An assistant that actually has permissions to execute commands on the host OS. As long as the standard output does not contain the expected output, the assistant will continue to give instructions, and review the instructions for possibly dangerous operations, before giving an output that encapsulates the instructions to the OS, and receive the stdout and stderr of the actions.
The overall loop:
- User gives an instruction, which includes what they want to see happen or what they want to know. The orchestrator (the app itself) passes it to the AI, along with any relevant information like the OS as the initial prompt.
- The AI creates a plan of execution. If the assistant has no immediate answers, it should create a formatted output that contains the instructions it want to run.
- The instructions are reviewed to verify they are safe to run -- either manually, or by a separate AI, to verify that the operation does not cause any irreparable damage.
- The orchestrator runs the command.
- The orchestrator captures all stdout and stderr and feed it back to the AI in the continued conversation, and checks with the AI to see if it needs anything else.

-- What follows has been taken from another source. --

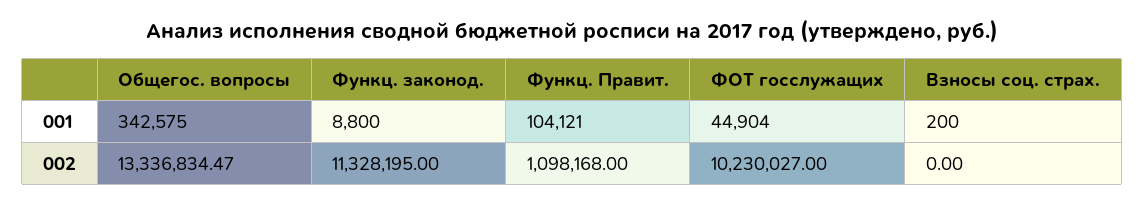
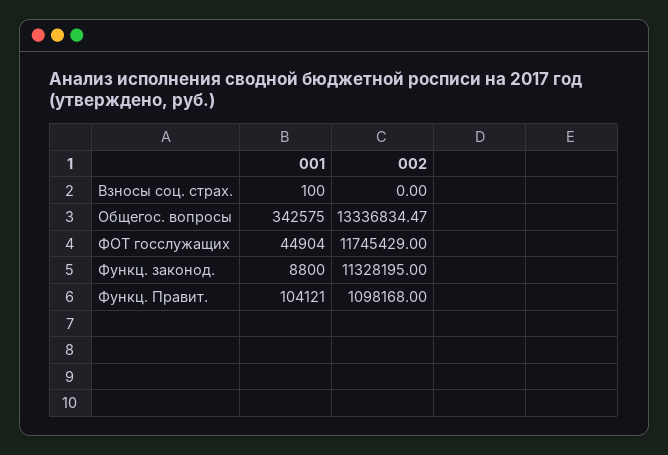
Взносы соц. страх., 001: 200 -> 100
ФОТ госслужащих, 002: 10230027 -> 11745429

- If the AI needs more information, go to step 2. Otherwise, the AI outputs the result after performing necessary summaries from the output and conversation history, and the orchestrator returns the result to the user.
Notes:
- All the internal commmands and stdout/stderr should be clearly visible to the user unless explicitly requested (e.g. via a flag).
- The AI and the orchestrator should have a stable and consistent communication protocol so that the orchestrator knows what outputs are requests to run things, and which ones are actual results to be given to the user. Note that the orchestrator prompts should probably include formatting request to not use markdown codeblocks for the JSON output.
- Assume the availability of DEEPSEEK_API_KEY and OPENAI_API_KEY env vars.
- The safety check AI query should also be flag-controlled.